- DIRECTIONS FOR THIS TASK
Exact output of all the records is required.

(Excerpts from a dataset)

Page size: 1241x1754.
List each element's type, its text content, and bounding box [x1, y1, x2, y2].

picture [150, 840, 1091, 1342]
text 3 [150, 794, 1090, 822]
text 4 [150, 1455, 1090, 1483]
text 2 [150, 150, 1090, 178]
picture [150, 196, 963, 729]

- WRITTEN RESPONSE
Page size: 1241x1754.
List each element's type, its text content, and bounding box [x1, y1, x2, y2].

picture [150, 840, 1091, 1342]
text 3 [150, 794, 1090, 822]
text 4 [150, 1455, 1090, 1483]
text 2 [150, 150, 1090, 178]
picture [150, 196, 963, 729]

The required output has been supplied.